The task.
For the string "casing", count the lines in the records below that contain it. Answer with that number alone.
'''
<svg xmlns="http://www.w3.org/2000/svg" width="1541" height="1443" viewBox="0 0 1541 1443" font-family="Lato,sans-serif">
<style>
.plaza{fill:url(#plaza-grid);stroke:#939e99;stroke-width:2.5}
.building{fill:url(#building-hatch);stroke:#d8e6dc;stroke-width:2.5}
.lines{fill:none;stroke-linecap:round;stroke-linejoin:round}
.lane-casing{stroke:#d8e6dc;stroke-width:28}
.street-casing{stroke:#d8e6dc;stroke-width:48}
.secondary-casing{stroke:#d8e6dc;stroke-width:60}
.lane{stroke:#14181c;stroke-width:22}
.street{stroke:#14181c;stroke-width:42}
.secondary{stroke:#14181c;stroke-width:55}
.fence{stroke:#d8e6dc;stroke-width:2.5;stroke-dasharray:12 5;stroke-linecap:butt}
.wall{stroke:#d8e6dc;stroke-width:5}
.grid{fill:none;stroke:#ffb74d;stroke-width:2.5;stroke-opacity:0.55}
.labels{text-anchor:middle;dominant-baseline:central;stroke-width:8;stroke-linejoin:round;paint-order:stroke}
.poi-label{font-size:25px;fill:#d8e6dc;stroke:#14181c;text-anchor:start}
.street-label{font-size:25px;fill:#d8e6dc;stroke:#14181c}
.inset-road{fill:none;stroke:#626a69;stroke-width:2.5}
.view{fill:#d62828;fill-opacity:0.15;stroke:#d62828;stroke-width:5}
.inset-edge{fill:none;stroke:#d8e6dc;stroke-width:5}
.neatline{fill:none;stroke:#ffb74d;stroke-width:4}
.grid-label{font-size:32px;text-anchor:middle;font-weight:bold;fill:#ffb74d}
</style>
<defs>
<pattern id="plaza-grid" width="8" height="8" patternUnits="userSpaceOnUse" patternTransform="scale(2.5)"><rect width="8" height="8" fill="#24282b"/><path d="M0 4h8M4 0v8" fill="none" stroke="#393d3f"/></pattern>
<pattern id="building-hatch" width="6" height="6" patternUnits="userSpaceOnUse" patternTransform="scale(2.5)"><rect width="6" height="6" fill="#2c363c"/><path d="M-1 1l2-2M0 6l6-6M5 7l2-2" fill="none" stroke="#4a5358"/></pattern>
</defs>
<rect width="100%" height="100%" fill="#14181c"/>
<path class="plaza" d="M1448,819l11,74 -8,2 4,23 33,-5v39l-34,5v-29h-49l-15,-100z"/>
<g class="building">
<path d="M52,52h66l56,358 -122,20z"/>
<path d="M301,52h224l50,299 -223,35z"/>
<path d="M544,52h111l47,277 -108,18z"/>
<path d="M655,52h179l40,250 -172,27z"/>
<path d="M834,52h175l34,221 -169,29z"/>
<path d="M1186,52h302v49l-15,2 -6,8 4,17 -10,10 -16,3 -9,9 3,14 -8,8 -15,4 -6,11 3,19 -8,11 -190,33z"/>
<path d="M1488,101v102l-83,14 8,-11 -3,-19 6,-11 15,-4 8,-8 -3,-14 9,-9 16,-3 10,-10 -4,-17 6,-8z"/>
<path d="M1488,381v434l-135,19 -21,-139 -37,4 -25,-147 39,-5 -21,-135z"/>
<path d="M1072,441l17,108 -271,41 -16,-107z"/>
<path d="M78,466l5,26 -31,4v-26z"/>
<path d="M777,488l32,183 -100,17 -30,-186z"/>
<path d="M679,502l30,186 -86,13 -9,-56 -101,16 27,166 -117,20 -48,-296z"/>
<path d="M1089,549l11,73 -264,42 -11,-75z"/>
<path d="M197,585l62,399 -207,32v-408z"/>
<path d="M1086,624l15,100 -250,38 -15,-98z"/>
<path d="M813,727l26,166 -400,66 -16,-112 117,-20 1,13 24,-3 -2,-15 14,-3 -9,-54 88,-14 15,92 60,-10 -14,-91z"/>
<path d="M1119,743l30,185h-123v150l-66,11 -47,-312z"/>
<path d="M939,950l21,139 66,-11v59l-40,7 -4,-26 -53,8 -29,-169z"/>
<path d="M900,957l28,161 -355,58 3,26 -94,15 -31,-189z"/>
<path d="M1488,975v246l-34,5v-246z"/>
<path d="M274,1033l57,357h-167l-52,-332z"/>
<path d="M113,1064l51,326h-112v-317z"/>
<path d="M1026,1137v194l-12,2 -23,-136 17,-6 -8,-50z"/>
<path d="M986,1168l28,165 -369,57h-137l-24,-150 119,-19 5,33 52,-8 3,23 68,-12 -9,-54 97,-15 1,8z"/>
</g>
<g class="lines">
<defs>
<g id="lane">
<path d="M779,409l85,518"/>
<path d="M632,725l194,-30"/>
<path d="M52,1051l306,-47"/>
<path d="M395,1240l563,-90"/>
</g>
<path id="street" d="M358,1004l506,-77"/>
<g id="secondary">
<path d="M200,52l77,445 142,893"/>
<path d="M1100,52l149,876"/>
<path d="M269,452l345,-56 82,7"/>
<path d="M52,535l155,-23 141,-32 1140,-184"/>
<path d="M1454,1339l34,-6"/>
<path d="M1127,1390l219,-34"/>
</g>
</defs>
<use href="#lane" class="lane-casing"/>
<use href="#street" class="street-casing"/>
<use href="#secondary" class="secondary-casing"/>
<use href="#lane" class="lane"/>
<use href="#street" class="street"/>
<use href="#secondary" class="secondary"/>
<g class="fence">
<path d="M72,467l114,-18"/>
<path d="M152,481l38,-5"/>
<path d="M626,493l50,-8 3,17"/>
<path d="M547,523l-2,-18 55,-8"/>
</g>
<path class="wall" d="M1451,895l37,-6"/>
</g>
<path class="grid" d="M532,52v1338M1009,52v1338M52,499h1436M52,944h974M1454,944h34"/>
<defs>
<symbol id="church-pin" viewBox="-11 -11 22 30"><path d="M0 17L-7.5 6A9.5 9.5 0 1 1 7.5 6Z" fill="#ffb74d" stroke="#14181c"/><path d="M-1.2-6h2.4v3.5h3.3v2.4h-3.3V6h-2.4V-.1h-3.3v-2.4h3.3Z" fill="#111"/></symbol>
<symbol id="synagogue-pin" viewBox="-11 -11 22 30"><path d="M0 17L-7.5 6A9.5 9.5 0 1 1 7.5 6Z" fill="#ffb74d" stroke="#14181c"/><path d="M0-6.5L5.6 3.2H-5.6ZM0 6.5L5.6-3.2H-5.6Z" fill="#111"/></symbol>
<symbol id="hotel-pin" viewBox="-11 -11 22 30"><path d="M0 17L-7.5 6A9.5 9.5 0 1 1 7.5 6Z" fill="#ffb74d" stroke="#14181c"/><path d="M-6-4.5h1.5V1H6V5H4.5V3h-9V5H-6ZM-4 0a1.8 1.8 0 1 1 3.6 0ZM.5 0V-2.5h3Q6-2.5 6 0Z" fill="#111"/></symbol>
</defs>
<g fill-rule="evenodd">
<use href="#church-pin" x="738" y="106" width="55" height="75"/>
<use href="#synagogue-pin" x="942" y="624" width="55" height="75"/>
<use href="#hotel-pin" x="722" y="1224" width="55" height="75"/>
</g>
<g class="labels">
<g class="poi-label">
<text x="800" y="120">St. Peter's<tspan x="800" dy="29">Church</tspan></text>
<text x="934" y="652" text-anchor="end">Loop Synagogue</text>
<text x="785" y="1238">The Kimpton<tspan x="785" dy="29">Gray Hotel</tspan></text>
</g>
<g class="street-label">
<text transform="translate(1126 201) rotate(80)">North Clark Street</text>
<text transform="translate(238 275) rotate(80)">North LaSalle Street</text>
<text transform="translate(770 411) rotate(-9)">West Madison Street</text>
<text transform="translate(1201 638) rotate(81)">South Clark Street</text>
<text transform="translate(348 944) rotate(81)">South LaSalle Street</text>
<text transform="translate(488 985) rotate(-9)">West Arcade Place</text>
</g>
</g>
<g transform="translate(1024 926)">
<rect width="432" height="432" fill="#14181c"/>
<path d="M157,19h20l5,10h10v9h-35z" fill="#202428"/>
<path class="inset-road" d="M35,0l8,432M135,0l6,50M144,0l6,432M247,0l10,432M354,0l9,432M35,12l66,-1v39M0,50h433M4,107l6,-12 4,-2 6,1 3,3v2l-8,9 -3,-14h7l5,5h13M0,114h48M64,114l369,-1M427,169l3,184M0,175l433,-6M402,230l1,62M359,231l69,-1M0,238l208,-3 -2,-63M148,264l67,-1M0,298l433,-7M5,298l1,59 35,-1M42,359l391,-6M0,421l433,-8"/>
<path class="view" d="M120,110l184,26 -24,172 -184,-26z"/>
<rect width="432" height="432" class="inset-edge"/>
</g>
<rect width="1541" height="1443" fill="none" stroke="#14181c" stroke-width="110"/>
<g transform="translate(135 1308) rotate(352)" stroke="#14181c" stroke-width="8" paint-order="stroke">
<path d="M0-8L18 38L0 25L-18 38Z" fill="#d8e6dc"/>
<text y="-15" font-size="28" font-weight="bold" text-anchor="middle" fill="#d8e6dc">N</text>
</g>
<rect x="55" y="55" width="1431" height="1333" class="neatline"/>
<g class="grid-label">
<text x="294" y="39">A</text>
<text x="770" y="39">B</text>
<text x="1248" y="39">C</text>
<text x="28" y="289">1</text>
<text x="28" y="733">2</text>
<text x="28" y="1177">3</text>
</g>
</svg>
'''
Solution.
6